Ford invests

Ford invests to make the batteries production for electric vehicles cheaper

Ford has invested in a nickel recycling facility. It will recycle raw materials for the batteries used in electric cars. The plant in Indonesia has received US$4.5 billion in total from the US corporation and companies from Indonesia and China.
For Ford, this was its first investment in Southeast Asia. The American manufacturer’s desire to increase its investment in an essential automotive industry dictated the move. Manufacturers of batteries for electric cars use nickel, which in turn account for about 40% of the total cost of a vehicle.
Indonesia has the largest nickel reserves in the world, making it a country of extreme interest to the automotive industry. Global market trends show that all the major vehicle manufacturers are increasing their investment in electric vehicles. Ford is no exception. However, the challenge in increasing the production of zero-emission vehicles is the high cost of production. Manufacturers are therefore supporting nickel recycling facilities to reduce the batteries’ cost. A prime example is Volkswagen Europe, which plans to invest €180bn in the battery and battery raw materials sectors over the next five years.

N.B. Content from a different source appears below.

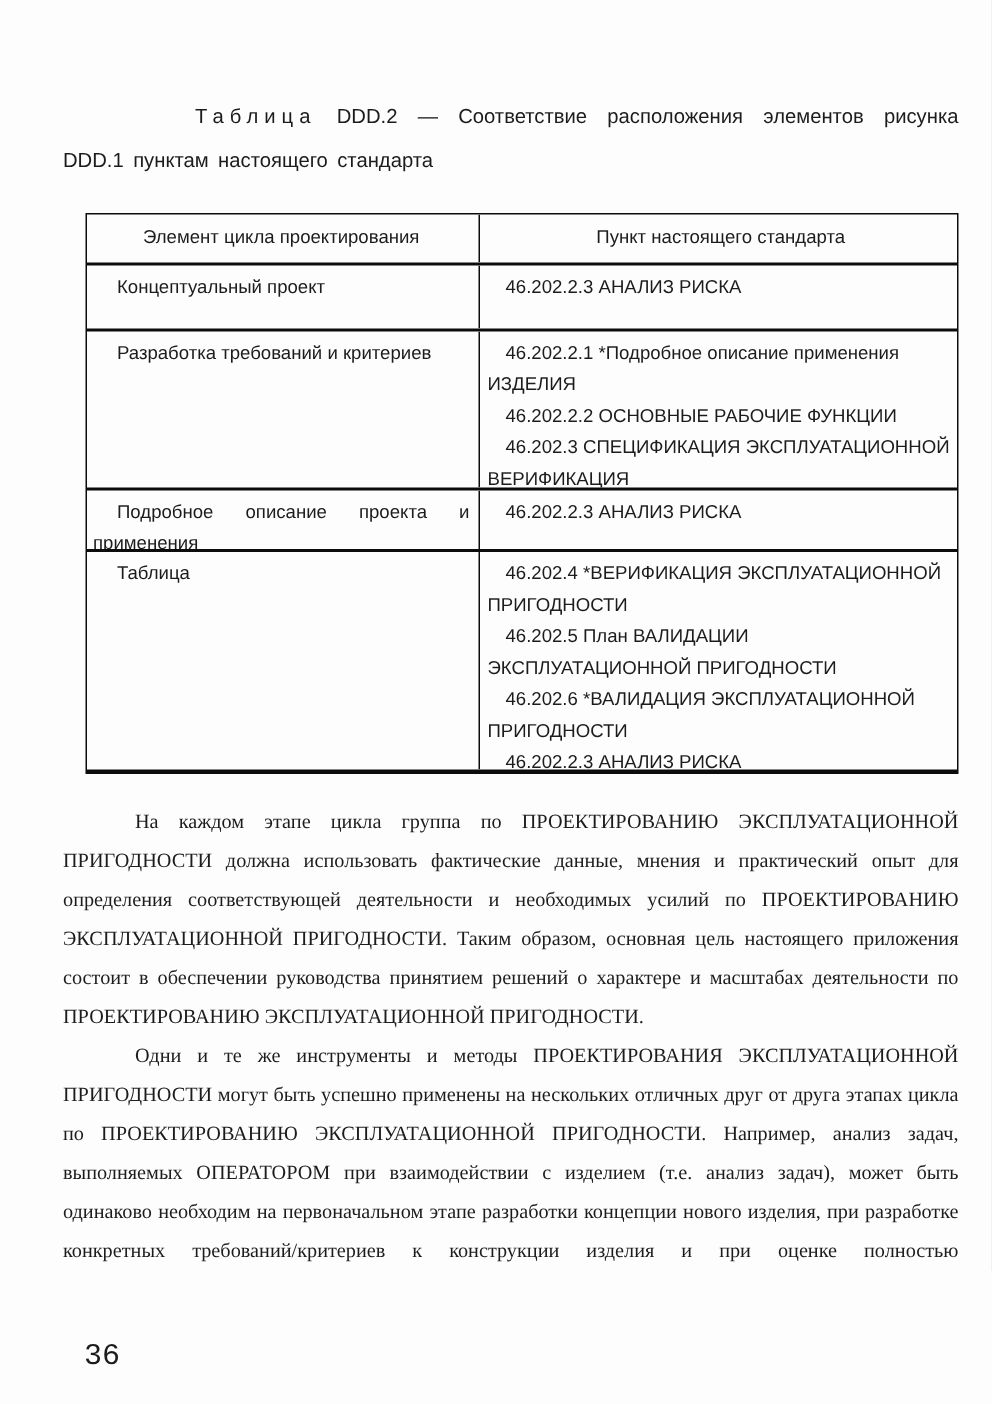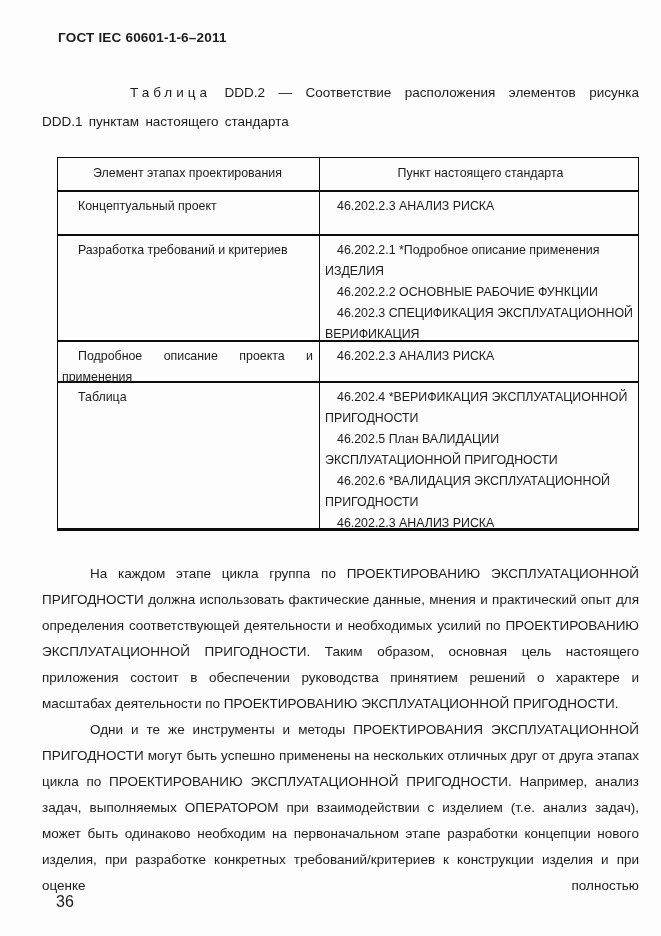"ГОСТ IEC 60601-1-6–2011" div.std-header { html: <div>ГОСТ IEC 60601-1-6–2011</div> -> none }
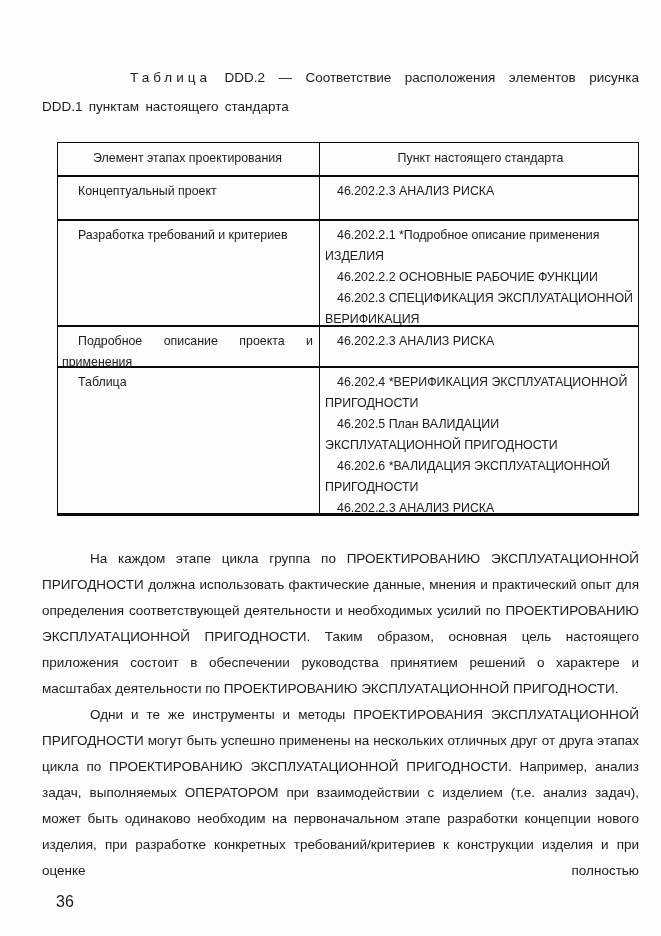"Элемент этапах проектирования" div.c1 { text: этапах -> цикла }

Ford invests in the plant in Indonesia

The Indonesian nickel processing plant

The local company Vale and the Chinese business Huayou invested in the Indonesian nickel processing plant. Construction of the facility started in November 2022 in Pomalaa, where Vale operates several nickel mines. The project involves the erection of a plant that will process the feedstock using a high-pressure acid-leaching process. Experts expect that full-scale operation of the plant commence in 2026.
According to Vale, Ford’s entry into the project will be the automotive company’s first experience in nickel mining and processing. The Indonesian company has a 30% stake in the plant, with the remainder held by the American manufacturer and Huayou.
Under the project, the plant will produce about 120 thousand tons of hydroxide sludge annually. Industrialists use this raw material to make batteries and extract it from nickel ore.
It should be noted that for Indonesia, nickel mining is one of the strategically important industries. In 2020, the Indonesian government banned ore export to boost investment in the local market. At the same time, the Indonesian authorities are encouraging global car manufacturers to invest in the processing of raw materials. In addition to Ford, the US company Tesla and Chinese carmaker BYD have already invested in local nickel production.